How should I pick the cohort window?

For SaaS with annual contracts, twenty-four months is the floor — renewal behavior is the whole story, and you cannot see it before month twelve. For monthly SaaS, twelve months is usually enough. For consumer apps with weekly engagement, six months stabilizes most curves. Reporting before maturity forces you to walk numbers back to leadership later, which is far more expensive than a short delay at the start.

Cohort Revenue is falling — what is the next query?

Decompose into the three drivers. First, count of paying users per cohort — has the paying fraction dropped? Second, ARPU per cohort — has spend per paying user dropped? Third, churn rate — has the survival curve steepened? The drop almost always lives in one of the three, and the fix is different for each. A churn problem calls for retention work; an ARPU problem calls for pricing or packaging; a paying-user-count problem calls for activation.

How does Cohort Revenue differ between e-commerce and SaaS?
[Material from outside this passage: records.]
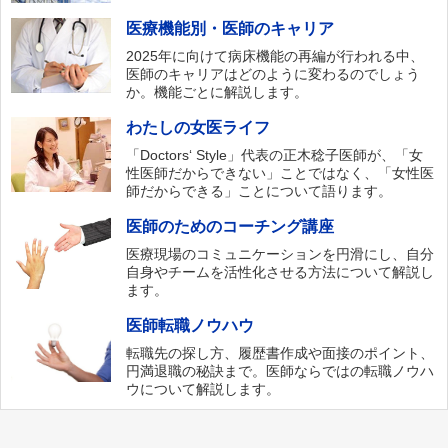
医療機能別・医師のキャリア
2025年に向けて病床機能の再編が行われる中、
医師のキャリアはどのように変わるのでしょう
か。機能ごとに解説します。
わたしの女医ライフ
「Doctors‘ Style」代表の正木稔子医師が、「女
性医師だからできない」ことではなく、「女性医
師だからできる」ことについて語ります。
医師のためのコーチング講座
医療現場のコミュニケーションを円滑にし、自分
自身やチームを活性化させる方法について解説し
ます。
医師転職ノウハウ
転職先の探し方、履歴書作成や面接のポイント、
円満退職の秘訣まで。医師ならではの転職ノウハ
ウについて解説します。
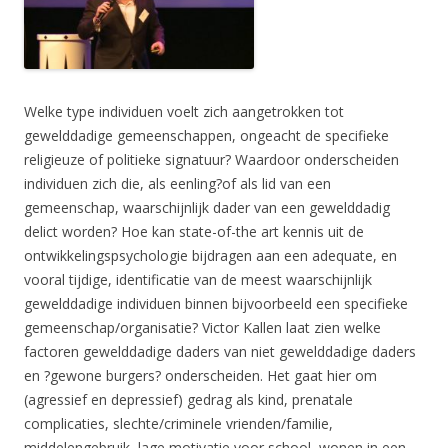
Welke type individuen voelt zich aangetrokken tot
gewelddadige gemeenschappen, ongeacht de specifieke
religieuze of politieke signatuur? Waardoor onderscheiden
individuen zich die, als eenling?of als lid van een
gemeenschap, waarschijnlijk dader van een gewelddadig
delict worden? Hoe kan state-of-the art kennis uit de
ontwikkelingspsychologie bijdragen aan een adequate, en
vooral tijdige, identificatie van de meest waarschijnlijk
gewelddadige individuen binnen bijvoorbeeld een specifieke
gemeenschap/organisatie? Victor Kallen laat zien welke
factoren gewelddadige daders van niet gewelddadige daders
en ?gewone burgers? onderscheiden. Het gaat hier om
(agressief en depressief) gedrag als kind, prenatale
complicaties, slechte/criminele vrienden/familie,
middelengebruik, lage motivatie voor school, wonen in een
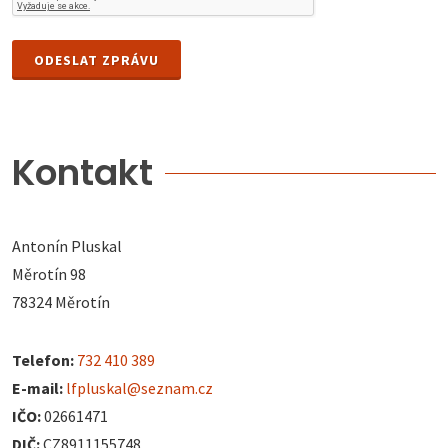
ODESLAT ZPRÁVU
Kontakt
Antonín Pluskal
Měrotín 98
78324 Měrotín
Telefon:
732 410 389
E-mail:
lfpluskal@seznam.cz
IČO:
02661471
DIČ:
CZ8911155748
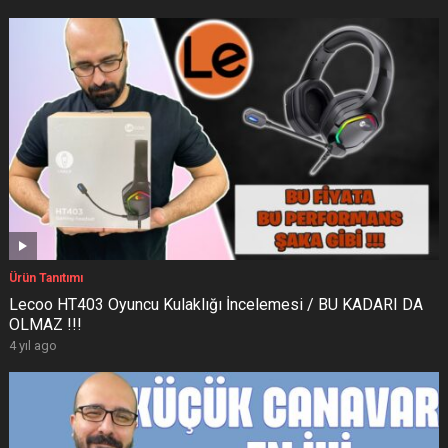
Ürün Tanıtımı
Lecoo HT403 Oyuncu Kulaklığı İncelemesi / BU KADARI DA
OLMAZ !!!
4 yıl ago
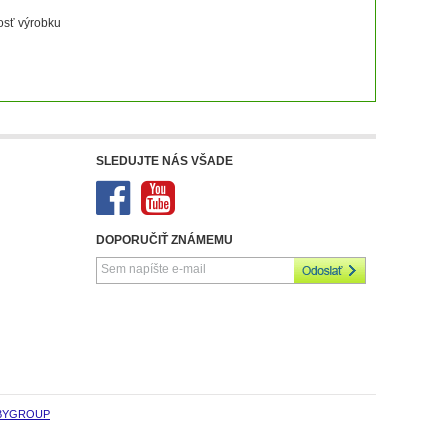
osť výrobku
SLEDUJTE NÁS VŠADE
DOPORUČIŤ ZNÁMEMU
BYGROUP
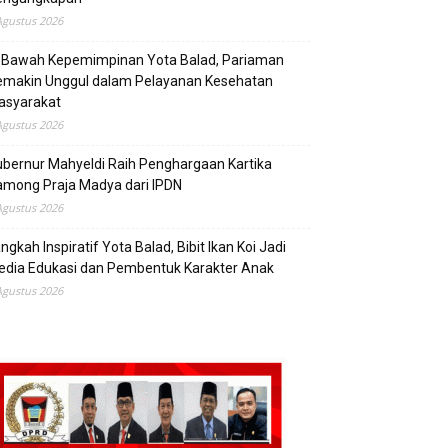
Agustus 2026
i Bawah Kepemimpinan Yota Balad, Pariaman
emakin Unggul dalam Pelayanan Kesehatan
asyarakat
Agustus 2026
bernur Mahyeldi Raih Penghargaan Kartika
mong Praja Madya dari IPDN
Agustus 2026
ngkah Inspiratif Yota Balad, Bibit Ikan Koi Jadi
edia Edukasi dan Pembentuk Karakter Anak
Agustus 2026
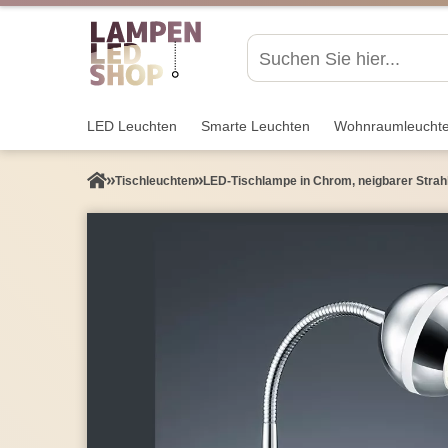
LED Leuchten
Smarte Leuchten
Wohnraum­leucht
Tisch­leuchten
LED-Tischlampe in Chrom, neigbarer Strahl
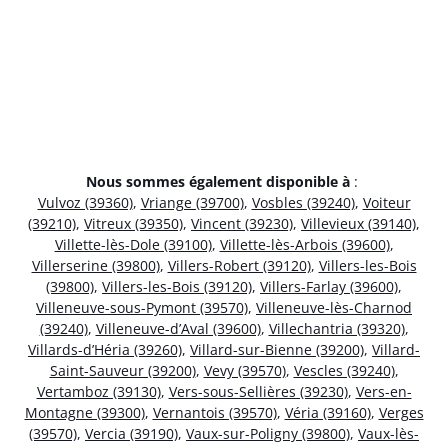
Nous sommes également disponible à
:
Vulvoz (39360)
,
Vriange (39700)
,
Vosbles (39240)
,
Voiteur
(39210)
,
Vitreux (39350)
,
Vincent (39230)
,
Villevieux (39140)
,
Villette-lès-Dole (39100)
,
Villette-lès-Arbois (39600)
,
Villerserine (39800)
,
Villers-Robert (39120)
,
Villers-les-Bois
(39800)
,
Villers-les-Bois (39120)
,
Villers-Farlay (39600)
,
Villeneuve-sous-Pymont (39570)
,
Villeneuve-lès-Charnod
(39240)
,
Villeneuve-d’Aval (39600)
,
Villechantria (39320)
,
Villards-d’Héria (39260)
,
Villard-sur-Bienne (39200)
,
Villard-
Saint-Sauveur (39200)
,
Vevy (39570)
,
Vescles (39240)
,
Vertamboz (39130)
,
Vers-sous-Sellières (39230)
,
Vers-en-
Montagne (39300)
,
Vernantois (39570)
,
Véria (39160)
,
Verges
(39570)
,
Vercia (39190)
,
Vaux-sur-Poligny (39800)
,
Vaux-lès-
In e-commerce the story is repeat purchases — Cohort Revenue at M6 measures whether the customers acquired in M0 came back to buy again. In SaaS it is a blend of subscription longevity and upsell — M6 measures whether the cohort is still paying their subscription and whether they have upgraded plan tiers. The SQL is the same; the interpretation diverges sharply. An e-commerce cohort that hits 30 percent at M6 is healthy. A SaaS cohort at 30 percent is a disaster.

Should I include refunds and chargebacks?

Yes, with a sign flip. A refund issued in May for a January charge is May revenue with a negative amount, charged against the January cohort. Exclude refunds entirely and you overstate Cohort Revenue — a finance audit will catch it. The clean pattern is SUM(CASE WHEN status = 'success' THEN amount WHEN status IN ('refunded', 'chargeback') THEN -amount ELSE 0 END). Document the rule and reuse it across every revenue query.